New Guidance Issued on Categorical Exclusions for Streamlined NEPA Review
The Council on Environmental Quality (CEQ) recently issued new guidance on categorical exclusions for projects subject to the National Environmental Policy Act (NEPA). The guidance gives federal agencies – and project proponents regulated by federal agencies – much needed direction as to how an agency’s decision to use a categorical exclusion should be supported in the administrative record and the extent to which a federal agency should involve the public when using a categorical exclusion.
NEPA generally requires environmental review of federal actions, which can include federal permitting decisions, the approval of federal funds, or other federal actions that apply to both federal and non-federal projects. This environmental review may take the form of a comprehensive and lengthy environmental impact statement (EIS) or a less detailed environmental assessment/finding of no significant impact (EA/FONSI). The CEQ’s guidance states that another “type of NEPA review” is a categorical exclusion.
Categorical exclusions are categories of actions that do not have a significant effect on the environment and therefore do not require a further detailed environmental review. These categories are established by each federal agency and may include, for example, the construction of small structures or improvements that result in only minor changes to the environment (Fish and Wildlife Service) or the placement of a pipeline in certain right-of-way corridors (Bureau of Land Management). The purpose of categorical exclusions is to streamline the NEPA environmental review process by reducing paperwork and delay. If the agency determines that a categorical exclusion applies to a project, it does not need to prepare an EIS or an EA/FONSI to evaluate that project’s environmental effects.
The CEQ’s recent guidance provides direction on how an agency should document the application of a categorical exclusion for the agency’s administrative record. That documentation should cite the categorical exclusion being used and show that the agency determined that: (1) the proposed action fits within the category of actions described in the categorical exclusion; and (2) there are no extraordinary circumstances that would preclude the proposed action from being categorically excluded. The guidance further explains: “The extent of the documentation should be tailored to the type of action involved, the potential for extraordinary circumstances and environmental effects, and any applicable requirements of other laws, regulations, and policies.”
Although not discussed at length, the guidance provides some direction on when an agency should seek public engagement and disclosure when using categorical exclusions. Most agencies do not routinely notify the public when they use a categorical exclusion. The guidance explains that there are some circumstances where the agency should involve the public, such as when determining whether a proposal involves extraordinary circumstances or potentially significant impacts. Ultimately, though, the guidance leaves it up to the agency to decide those circumstances when the public should be engaged.

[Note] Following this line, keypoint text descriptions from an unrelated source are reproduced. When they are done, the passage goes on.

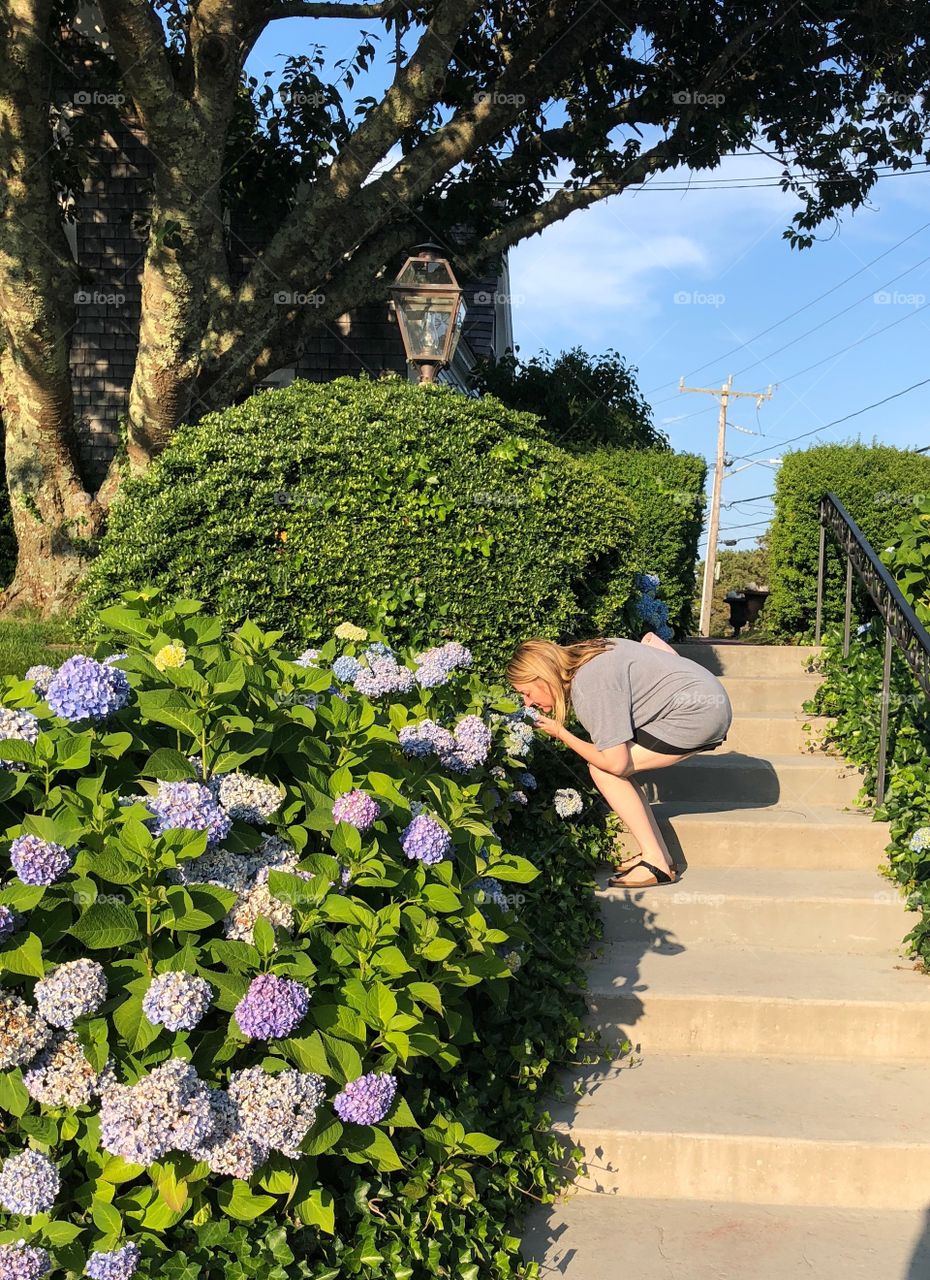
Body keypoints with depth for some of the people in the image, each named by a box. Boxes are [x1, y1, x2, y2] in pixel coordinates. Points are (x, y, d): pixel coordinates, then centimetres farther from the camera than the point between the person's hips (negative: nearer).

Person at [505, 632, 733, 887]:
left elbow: (615, 763, -23)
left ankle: (656, 863, -6)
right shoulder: (587, 656, 6)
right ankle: (661, 856, 10)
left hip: (697, 713, -10)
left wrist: (561, 733, -11)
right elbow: (650, 638, 20)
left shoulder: (590, 685, -22)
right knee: (610, 769, 7)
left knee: (604, 770, -10)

The use of categorical exclusions is an important aspect of the NEPA process. Categorical exclusions can significantly reduce costs and delays typically associated with more robust NEPA documents, such as the EIS or the EA/FONSI. The CEQ’s guidance acknowledges the value of streamlining this review process. But it also recognizes a federal agency’s need to ensure a complete and well-supported administrative record. This is important because it bears on the defensibility of the agency’s decision to use a categorical exclusion for its approval of an action or project.